UCSI has set the tone for its long established music faculty by allowing it to operate as an independent unit.
IN THE style of languid prose, the blended harmony of string music with the piano tinkling in the background conjures a leisurely pace of a quiet afternoon in the country.
At times folksy, the opening andante (slow) movement of Franz Joseph Haydn’s Piano Trio no. 39 in G major had elements of the Classical era.
Played to perfection by the Orfeo Trio comprising cellist Leonid Shukaev, violinist Evgeny Zvonnikov and pianist Julie Bees at the Le Quadri Ballroom of UCSI University, the composition crescendoed like a train picking up pace before ending with a bang at its climax.
The acclaimed trio from the Wichita State University College of Fine Arts, School of Music in the United States, also performed compositions by Ludwig van Beethoven and Russian composer Dmitri Shostakovich, in homage to Shukaev and Zvonnikov’s Russian heritage.
Their presentation was held in conjunction with the silver jubilee celebrations of UCSI’s School of Music which has now been given autonomy and is called the Institute of Music.
Considered the nation’s premier music school in both the classical and contemporary fields, the institute will now be able to chart its own academic direction.
Prior to the concert, the Orfeo Trio conducted workshops on piano, cello, violin and chamber music for UCSI students where they shared “trade secrets”.
Miami native Bees said it was a fact that rigourous discipline was demanded of classical musical training.
“I was not always as diligent at practising the piano when I was younger,” she said.
An opportunity to watch celebrated Chilean pianist Claudio Arrau perform when she was just a 15-year-old helped changed her entire outlook.
“Watching his great performance, I felt that life would be worth living if I could be as good as him,” said Bees.
It was a life-changing experience for her as from then on, Bees began practising feverishly for up to six hours on the piano.
“She said that it was important for music students to attend concerts regularly.
Shukaev agreed: “It’s just like learning a new language, when you listen to a great artiste, you absorb their styles, their ideas and the atmosphere.”
As the youngest musician of the trio, Zvonnikov said musicians can pick up good techniques when watching concerts.
Institute of Music director Prof Dr P’ng Tean Hwa said apart from being an independent unit within the university, the institute would be able to chart its own course and even have a global presence.
“We can begin more collaborations with international and national partners.

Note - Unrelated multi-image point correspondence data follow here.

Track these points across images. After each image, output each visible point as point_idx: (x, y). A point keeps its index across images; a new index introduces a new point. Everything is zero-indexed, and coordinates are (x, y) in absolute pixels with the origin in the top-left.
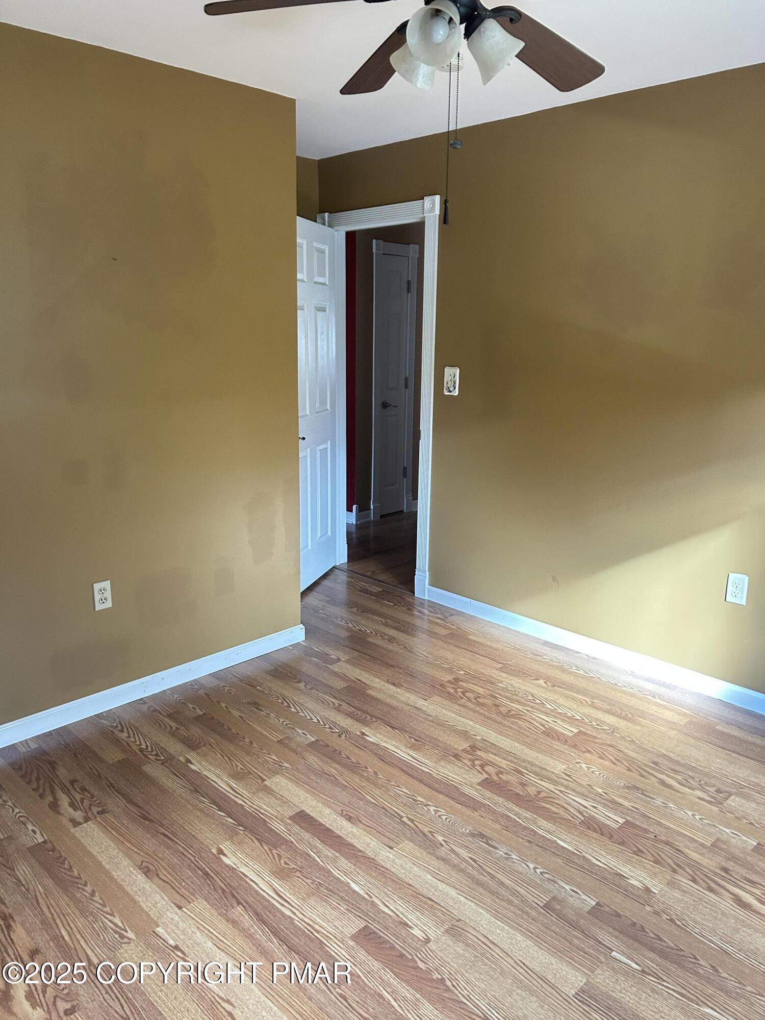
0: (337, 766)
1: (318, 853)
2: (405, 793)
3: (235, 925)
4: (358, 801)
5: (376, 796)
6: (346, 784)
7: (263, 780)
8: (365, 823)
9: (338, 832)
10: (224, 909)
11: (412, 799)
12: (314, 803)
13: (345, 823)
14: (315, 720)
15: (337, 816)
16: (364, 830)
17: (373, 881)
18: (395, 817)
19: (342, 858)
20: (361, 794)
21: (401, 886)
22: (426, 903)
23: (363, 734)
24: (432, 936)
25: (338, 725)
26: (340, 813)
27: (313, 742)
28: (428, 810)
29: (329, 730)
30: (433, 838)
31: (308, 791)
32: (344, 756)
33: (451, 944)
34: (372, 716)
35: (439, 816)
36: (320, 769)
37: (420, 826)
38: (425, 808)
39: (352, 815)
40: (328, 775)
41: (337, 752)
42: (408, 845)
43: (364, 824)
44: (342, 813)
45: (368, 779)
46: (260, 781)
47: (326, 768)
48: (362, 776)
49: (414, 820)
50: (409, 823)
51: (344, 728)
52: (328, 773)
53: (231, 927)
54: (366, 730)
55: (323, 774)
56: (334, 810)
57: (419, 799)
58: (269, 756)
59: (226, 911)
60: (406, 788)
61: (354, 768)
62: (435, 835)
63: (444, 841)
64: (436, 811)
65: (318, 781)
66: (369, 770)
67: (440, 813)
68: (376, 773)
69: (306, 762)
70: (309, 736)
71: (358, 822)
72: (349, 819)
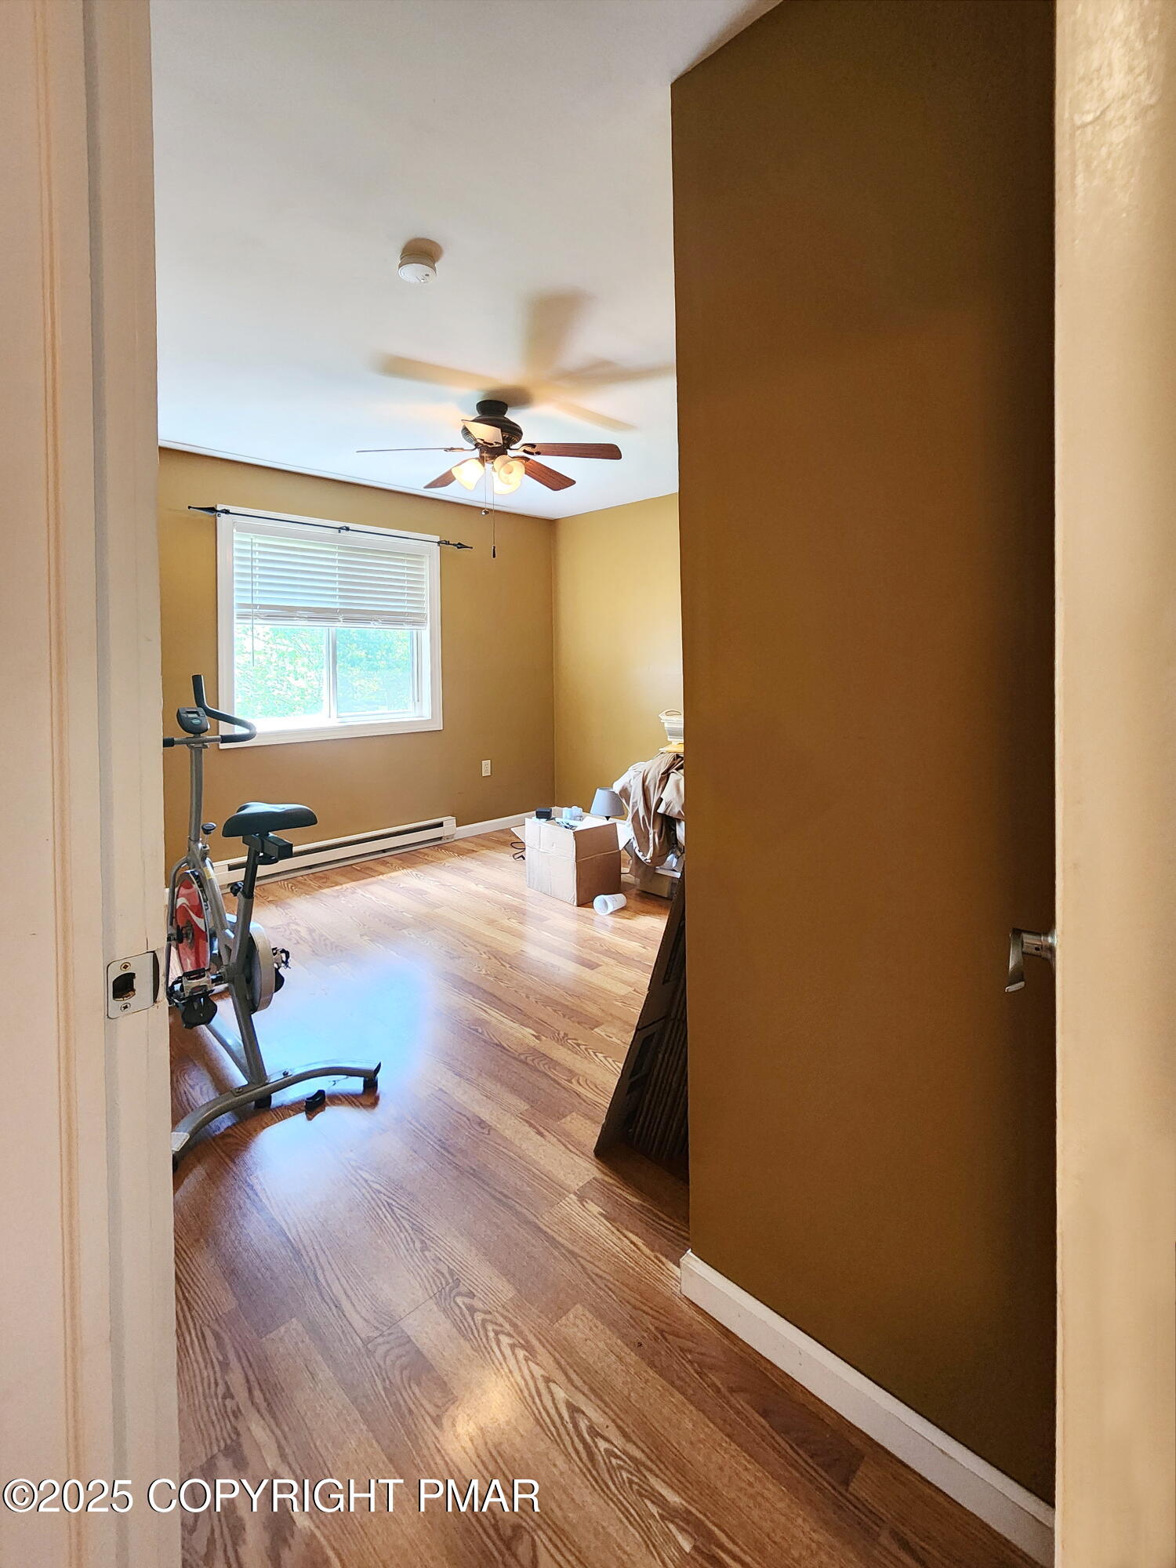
0: (566, 1003)
4: (545, 976)
5: (530, 980)
6: (556, 988)
7: (634, 990)
9: (560, 958)
11: (498, 979)
12: (584, 975)
13: (555, 963)
14: (600, 1055)
15: (562, 967)
16: (541, 960)
18: (516, 967)
20: (544, 981)
23: (537, 1038)
25: (569, 1049)
26: (560, 969)
27: (597, 1028)
29: (579, 1042)
31: (591, 982)
32: (559, 1012)
34: (525, 1063)
35: (480, 968)
36: (582, 1000)
39: (550, 967)
40: (574, 995)
41: (567, 1017)
45: (536, 992)
46: (637, 989)
47: (577, 1002)
48: (541, 995)
50: (504, 964)
51: (562, 1045)
52: (574, 997)
54: (534, 1042)
55: (579, 996)
57: (491, 979)
61: (549, 1002)
66: (534, 1000)
68: (527, 997)
70: (603, 1034)
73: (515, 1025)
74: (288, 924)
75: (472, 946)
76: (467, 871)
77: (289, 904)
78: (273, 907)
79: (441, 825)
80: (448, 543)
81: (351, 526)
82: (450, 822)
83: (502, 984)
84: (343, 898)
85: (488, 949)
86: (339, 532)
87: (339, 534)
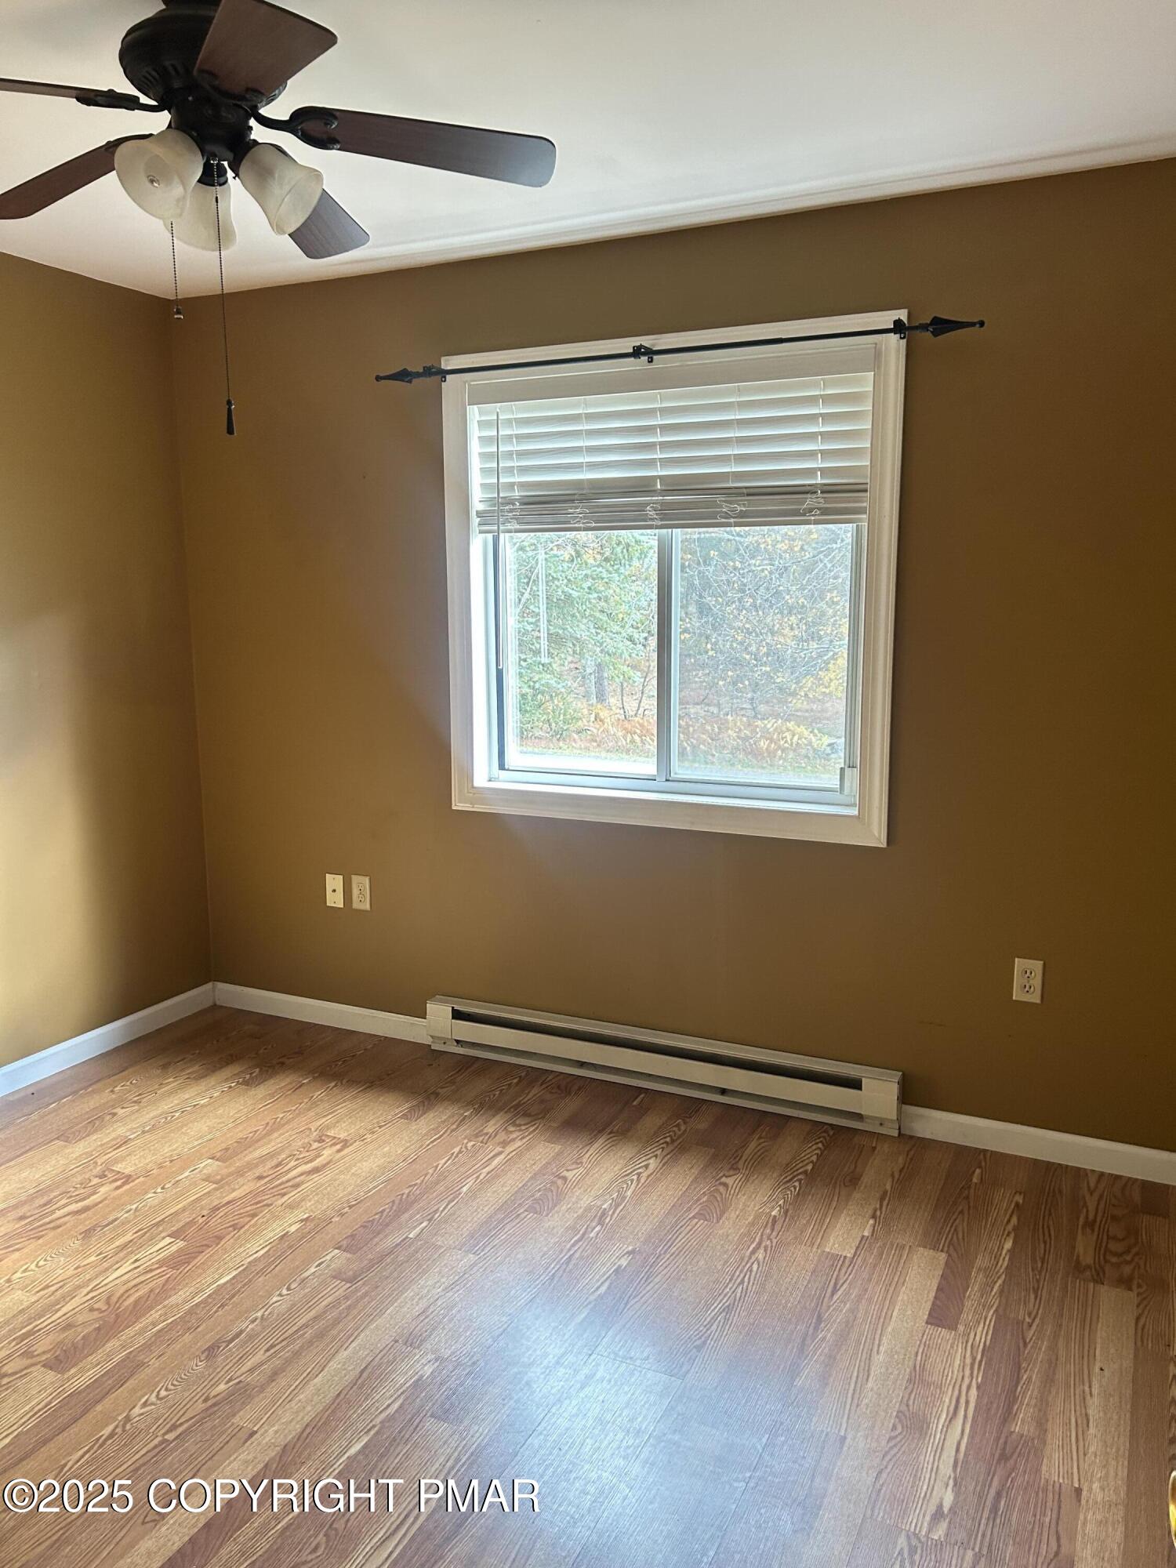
3: (1043, 1421)
10: (1033, 1443)
17: (338, 1433)
21: (343, 1403)
28: (141, 1415)
35: (160, 1399)
37: (190, 1415)
42: (244, 1418)
50: (180, 1430)
53: (1050, 1423)
59: (1033, 1439)
62: (213, 1395)
63: (228, 1382)
79: (855, 1084)
82: (880, 1089)
86: (651, 361)
87: (651, 366)
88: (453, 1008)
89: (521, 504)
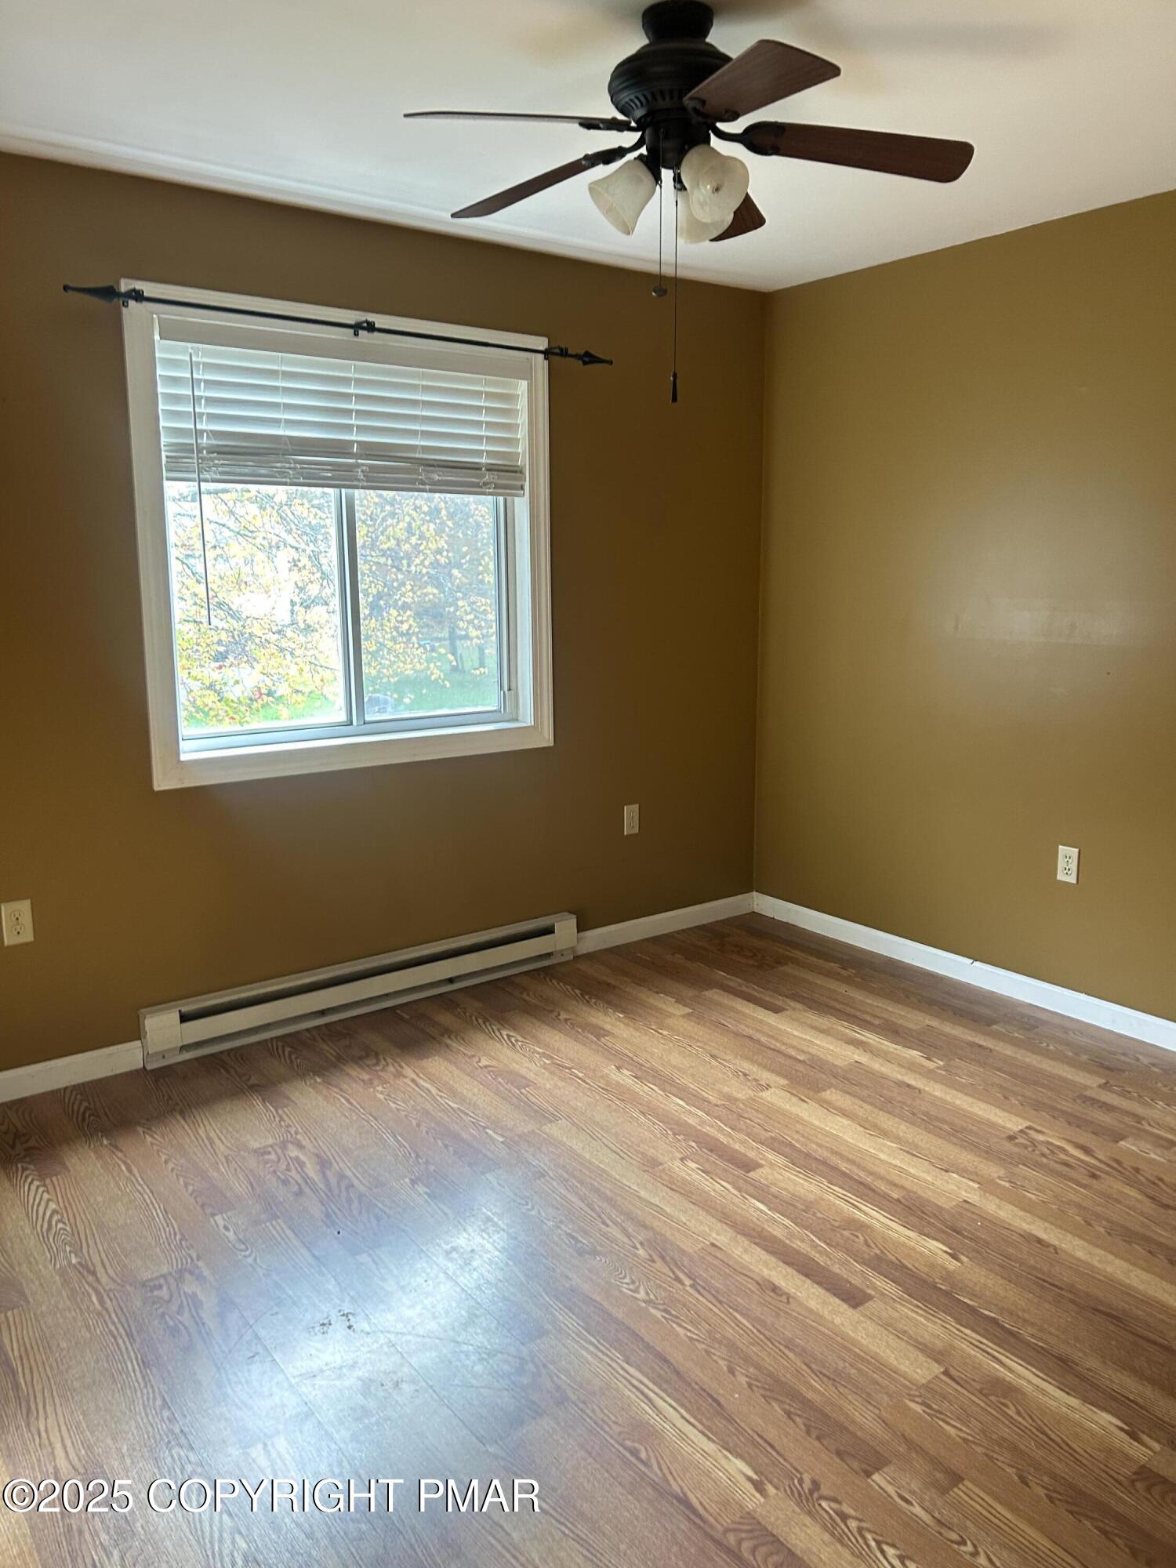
0: (809, 1395)
1: (815, 1246)
2: (680, 1326)
4: (762, 1317)
5: (733, 1325)
6: (786, 1352)
7: (946, 1373)
8: (750, 1280)
9: (790, 1270)
11: (672, 1315)
12: (838, 1321)
13: (781, 1283)
15: (795, 1294)
16: (752, 1271)
17: (739, 1211)
18: (704, 1288)
19: (782, 1237)
20: (759, 1331)
21: (705, 1204)
22: (679, 1187)
23: (757, 1486)
24: (678, 1163)
25: (822, 1527)
26: (791, 1300)
27: (878, 1470)
28: (648, 1294)
29: (844, 1508)
30: (651, 1252)
31: (854, 1342)
32: (798, 1419)
33: (659, 1156)
34: (738, 1556)
35: (633, 1282)
36: (841, 1389)
37: (666, 1270)
38: (652, 1297)
39: (772, 1294)
40: (824, 1375)
41: (814, 1434)
42: (687, 1245)
43: (752, 1279)
44: (788, 1299)
45: (747, 1360)
46: (953, 1372)
47: (831, 1392)
48: (758, 1367)
49: (675, 1280)
50: (681, 1276)
51: (808, 1513)
52: (824, 1379)
54: (750, 1499)
55: (834, 1378)
56: (800, 1304)
57: (658, 1314)
58: (962, 1435)
60: (677, 1335)
61: (775, 1389)
62: (648, 1257)
63: (637, 1249)
64: (636, 1291)
65: (841, 1364)
66: (743, 1380)
67: (631, 1287)
68: (732, 1371)
69: (877, 1412)
70: (893, 1492)
71: (760, 1282)
72: (775, 1289)
73: (710, 1447)
74: (283, 1146)
75: (615, 1223)
76: (600, 1032)
77: (288, 1098)
78: (257, 1102)
79: (549, 931)
80: (564, 353)
81: (381, 321)
82: (566, 928)
83: (679, 1329)
84: (380, 1088)
85: (650, 1234)
86: (356, 334)
87: (356, 339)
88: (180, 1011)
89: (208, 453)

At the community level, we hope to use the institute as a centre to organise music workshops and seminars,” said Dr P’ng.
He said that an international piano competition was in the pipeline and that the institute would offer more courses at postgraduate level.
UCSI University vice-chancellor Tan Sri Dr Abdul Rahman Arshad said the university was unwavering in its support for the Institute.
“While we are pushing very hard for more science courses, the humanities is equally important.
Music is a very significant component of civilisation,” said Dr Abdul Rahman.
UCSI University is a contributor to the Star Education Fund.